TUGAS
Kutip semua baris di bawah ini kata demi kata, tetapi jangan sertakan gambarnya dalam jawaban.

DATA KERJA
▽

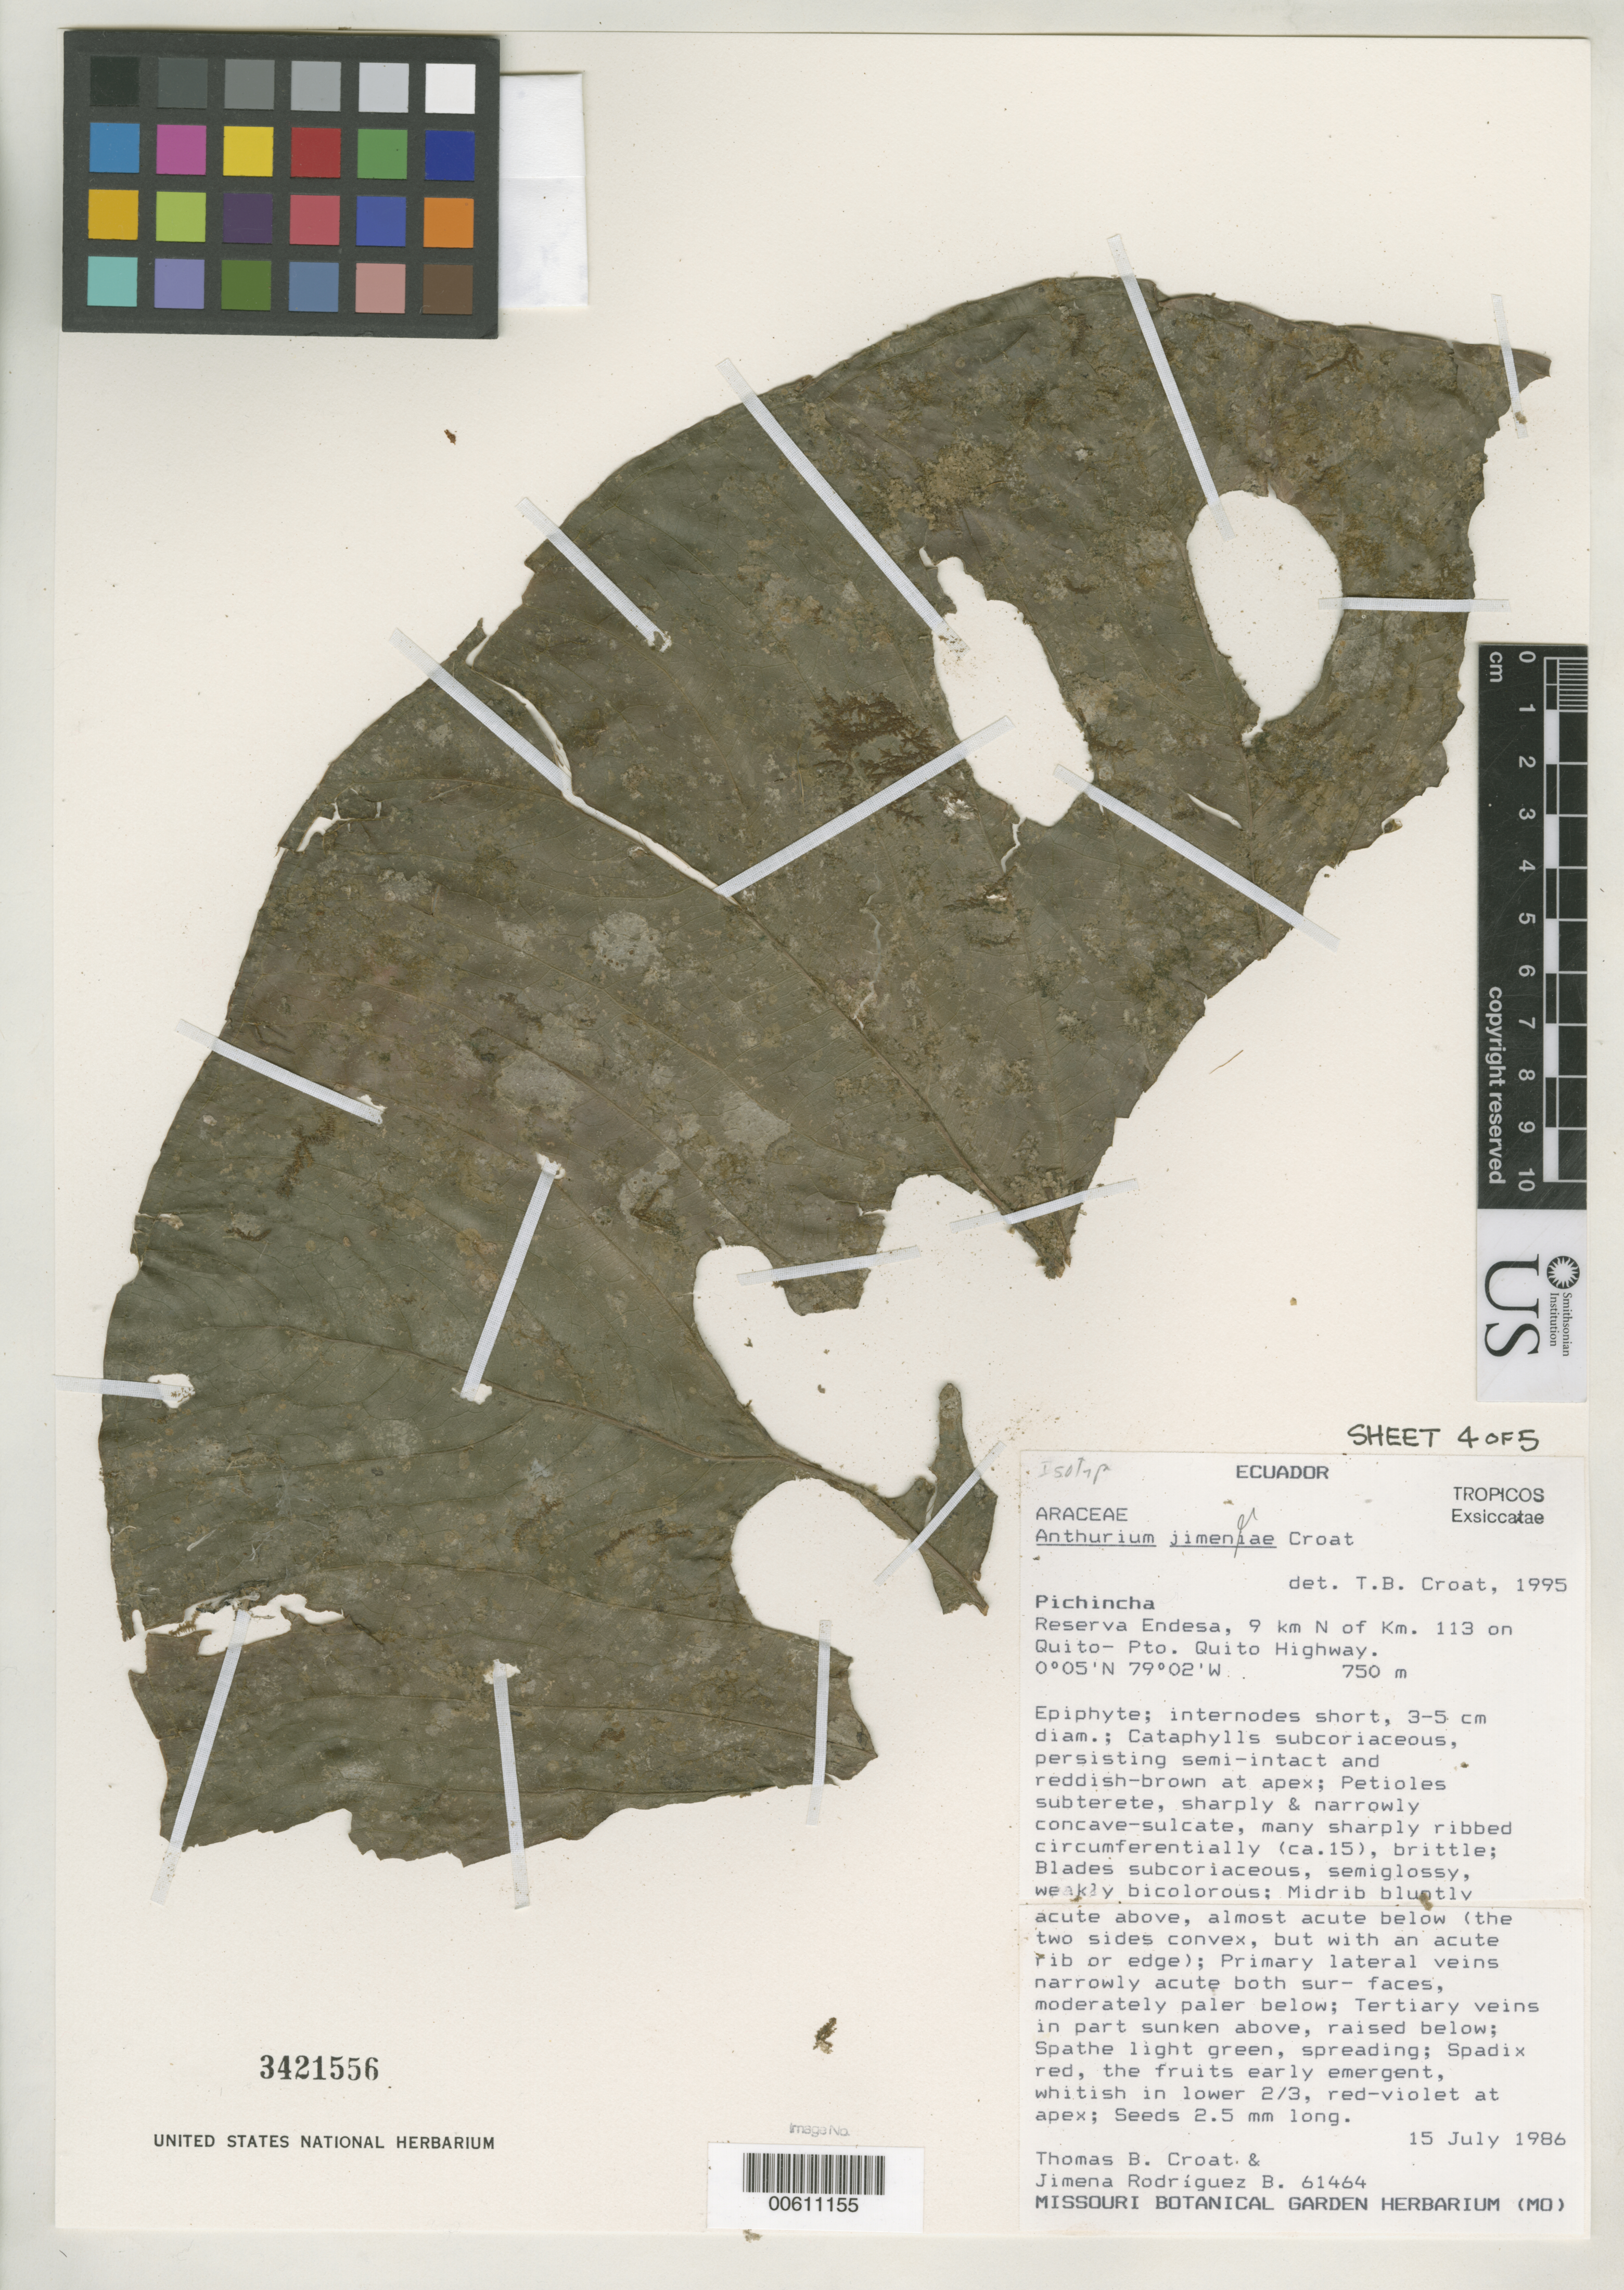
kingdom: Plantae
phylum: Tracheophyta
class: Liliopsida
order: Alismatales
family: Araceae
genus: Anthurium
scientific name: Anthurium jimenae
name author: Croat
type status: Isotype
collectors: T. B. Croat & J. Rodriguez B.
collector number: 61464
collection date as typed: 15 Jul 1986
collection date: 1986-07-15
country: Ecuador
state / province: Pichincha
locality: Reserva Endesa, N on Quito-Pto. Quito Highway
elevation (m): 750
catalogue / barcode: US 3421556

△

JAWABAN
kingdom: Plantae
phylum: Tracheophyta
class: Liliopsida
order: Alismatales
family: Araceae
genus: Anthurium
scientific name: Anthurium jimenae
name author: Croat
type status: Isotype
collectors: T. B. Croat & J. Rodriguez B.
collector number: 61464
collection date as typed: 15 Jul 1986
collection date: 1986-07-15
country: Ecuador
state / province: Pichincha
locality: Reserva Endesa, N on Quito-Pto. Quito Highway
elevation (m): 750
catalogue / barcode: US 3421556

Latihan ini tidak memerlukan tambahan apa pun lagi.